Mask labeling examples
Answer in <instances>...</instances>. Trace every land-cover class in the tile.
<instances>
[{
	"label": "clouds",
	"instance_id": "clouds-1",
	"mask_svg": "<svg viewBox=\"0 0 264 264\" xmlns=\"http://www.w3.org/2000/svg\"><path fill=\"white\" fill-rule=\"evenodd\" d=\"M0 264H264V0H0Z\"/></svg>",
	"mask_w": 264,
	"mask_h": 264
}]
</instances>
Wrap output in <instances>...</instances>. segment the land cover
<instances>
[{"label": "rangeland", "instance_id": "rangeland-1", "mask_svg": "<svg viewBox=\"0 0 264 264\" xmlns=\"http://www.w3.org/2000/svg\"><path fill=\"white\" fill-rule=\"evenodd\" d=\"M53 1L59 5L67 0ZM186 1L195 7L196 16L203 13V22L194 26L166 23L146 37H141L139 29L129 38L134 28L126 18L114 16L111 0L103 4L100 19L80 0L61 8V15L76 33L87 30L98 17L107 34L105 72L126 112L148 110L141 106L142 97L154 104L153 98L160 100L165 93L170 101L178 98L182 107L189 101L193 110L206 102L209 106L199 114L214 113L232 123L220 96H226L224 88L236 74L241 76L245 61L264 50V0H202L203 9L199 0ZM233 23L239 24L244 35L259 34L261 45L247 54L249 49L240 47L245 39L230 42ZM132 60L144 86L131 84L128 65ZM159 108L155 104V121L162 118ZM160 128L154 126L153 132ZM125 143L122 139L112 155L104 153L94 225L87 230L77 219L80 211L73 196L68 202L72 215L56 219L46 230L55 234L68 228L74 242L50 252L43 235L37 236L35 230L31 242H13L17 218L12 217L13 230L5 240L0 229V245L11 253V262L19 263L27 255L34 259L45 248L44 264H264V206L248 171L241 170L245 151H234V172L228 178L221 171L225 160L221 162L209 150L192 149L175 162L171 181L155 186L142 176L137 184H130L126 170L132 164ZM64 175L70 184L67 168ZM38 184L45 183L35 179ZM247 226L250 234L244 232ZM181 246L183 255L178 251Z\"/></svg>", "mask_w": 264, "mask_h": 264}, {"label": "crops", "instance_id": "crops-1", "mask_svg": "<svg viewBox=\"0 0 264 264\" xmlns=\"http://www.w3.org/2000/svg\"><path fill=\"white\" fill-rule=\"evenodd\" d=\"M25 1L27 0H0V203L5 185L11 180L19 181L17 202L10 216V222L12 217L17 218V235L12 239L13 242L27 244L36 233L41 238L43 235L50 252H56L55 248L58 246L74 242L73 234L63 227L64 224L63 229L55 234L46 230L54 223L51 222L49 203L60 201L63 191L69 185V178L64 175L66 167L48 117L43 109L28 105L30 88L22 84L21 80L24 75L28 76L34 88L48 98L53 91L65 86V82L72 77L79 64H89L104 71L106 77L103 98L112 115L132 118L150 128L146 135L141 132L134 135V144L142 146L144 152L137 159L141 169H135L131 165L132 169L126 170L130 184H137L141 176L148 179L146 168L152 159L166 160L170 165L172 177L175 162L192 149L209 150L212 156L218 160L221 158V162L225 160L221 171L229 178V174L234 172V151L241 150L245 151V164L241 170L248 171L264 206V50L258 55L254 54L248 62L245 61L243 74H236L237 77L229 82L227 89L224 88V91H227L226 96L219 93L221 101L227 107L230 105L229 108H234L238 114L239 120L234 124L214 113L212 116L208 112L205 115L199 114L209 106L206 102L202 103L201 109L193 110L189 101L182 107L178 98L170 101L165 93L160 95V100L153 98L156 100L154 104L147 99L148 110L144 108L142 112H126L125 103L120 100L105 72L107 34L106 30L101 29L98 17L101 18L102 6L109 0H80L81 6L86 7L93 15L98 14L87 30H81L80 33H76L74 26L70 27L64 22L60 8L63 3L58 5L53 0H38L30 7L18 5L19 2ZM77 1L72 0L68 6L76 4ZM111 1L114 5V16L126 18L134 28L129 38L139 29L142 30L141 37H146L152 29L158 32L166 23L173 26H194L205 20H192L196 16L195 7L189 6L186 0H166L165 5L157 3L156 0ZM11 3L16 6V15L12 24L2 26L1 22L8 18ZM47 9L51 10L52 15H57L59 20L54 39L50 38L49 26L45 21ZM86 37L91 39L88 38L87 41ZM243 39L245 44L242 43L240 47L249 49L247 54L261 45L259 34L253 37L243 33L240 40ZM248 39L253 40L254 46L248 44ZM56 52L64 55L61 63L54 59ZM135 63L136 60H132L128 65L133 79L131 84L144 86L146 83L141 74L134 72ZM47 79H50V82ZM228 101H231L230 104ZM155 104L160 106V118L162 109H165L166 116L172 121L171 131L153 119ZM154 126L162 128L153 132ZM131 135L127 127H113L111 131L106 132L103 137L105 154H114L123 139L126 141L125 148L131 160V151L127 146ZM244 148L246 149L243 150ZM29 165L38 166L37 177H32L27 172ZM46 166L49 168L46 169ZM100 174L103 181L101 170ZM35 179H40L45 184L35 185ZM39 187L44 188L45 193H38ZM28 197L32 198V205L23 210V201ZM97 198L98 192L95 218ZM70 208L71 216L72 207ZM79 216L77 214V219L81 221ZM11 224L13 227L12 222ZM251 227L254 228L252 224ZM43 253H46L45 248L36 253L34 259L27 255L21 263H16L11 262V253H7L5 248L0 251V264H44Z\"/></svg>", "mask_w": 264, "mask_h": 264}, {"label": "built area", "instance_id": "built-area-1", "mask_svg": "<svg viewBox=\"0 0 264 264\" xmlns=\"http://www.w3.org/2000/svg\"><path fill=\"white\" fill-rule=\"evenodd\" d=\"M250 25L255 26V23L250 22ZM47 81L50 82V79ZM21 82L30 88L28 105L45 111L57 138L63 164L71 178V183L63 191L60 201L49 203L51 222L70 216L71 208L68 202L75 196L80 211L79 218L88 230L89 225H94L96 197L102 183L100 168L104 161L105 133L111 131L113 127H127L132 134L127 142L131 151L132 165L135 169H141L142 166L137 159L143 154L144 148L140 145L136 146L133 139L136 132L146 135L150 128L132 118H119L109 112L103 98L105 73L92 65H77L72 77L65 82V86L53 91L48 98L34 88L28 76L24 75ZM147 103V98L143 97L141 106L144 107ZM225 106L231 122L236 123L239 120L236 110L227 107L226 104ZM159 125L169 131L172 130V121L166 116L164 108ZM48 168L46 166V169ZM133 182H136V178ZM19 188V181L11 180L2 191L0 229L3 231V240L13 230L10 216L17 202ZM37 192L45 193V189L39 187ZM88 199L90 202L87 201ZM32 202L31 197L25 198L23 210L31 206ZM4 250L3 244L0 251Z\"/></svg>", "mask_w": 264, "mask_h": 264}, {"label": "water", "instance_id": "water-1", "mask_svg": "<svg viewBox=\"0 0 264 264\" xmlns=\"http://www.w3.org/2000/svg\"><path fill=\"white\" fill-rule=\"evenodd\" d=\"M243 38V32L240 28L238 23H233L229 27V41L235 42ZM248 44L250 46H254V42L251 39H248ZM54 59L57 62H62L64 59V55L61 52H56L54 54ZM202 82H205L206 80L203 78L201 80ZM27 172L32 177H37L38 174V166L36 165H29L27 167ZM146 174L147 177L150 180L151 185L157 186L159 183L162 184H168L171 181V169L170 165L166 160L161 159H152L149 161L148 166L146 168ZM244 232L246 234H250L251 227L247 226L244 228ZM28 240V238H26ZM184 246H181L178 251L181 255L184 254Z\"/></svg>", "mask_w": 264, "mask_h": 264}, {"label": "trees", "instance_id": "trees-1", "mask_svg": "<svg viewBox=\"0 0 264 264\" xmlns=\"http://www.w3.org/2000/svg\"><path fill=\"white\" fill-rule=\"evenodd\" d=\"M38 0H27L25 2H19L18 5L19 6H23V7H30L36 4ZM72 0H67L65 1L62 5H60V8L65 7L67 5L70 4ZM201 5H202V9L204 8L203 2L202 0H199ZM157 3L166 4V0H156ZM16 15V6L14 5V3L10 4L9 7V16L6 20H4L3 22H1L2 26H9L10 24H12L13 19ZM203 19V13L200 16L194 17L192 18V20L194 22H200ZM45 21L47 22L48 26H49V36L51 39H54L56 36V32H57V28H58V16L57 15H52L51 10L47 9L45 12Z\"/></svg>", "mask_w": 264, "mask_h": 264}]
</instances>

• [Instruction]
List every line of the records that contains the string "cover", treating uppercase and lowercase as different.

• [Response]
Answer in <instances>...</instances>. Trace every land-cover class in the tile.
Wrap output in <instances>...</instances>. segment the land cover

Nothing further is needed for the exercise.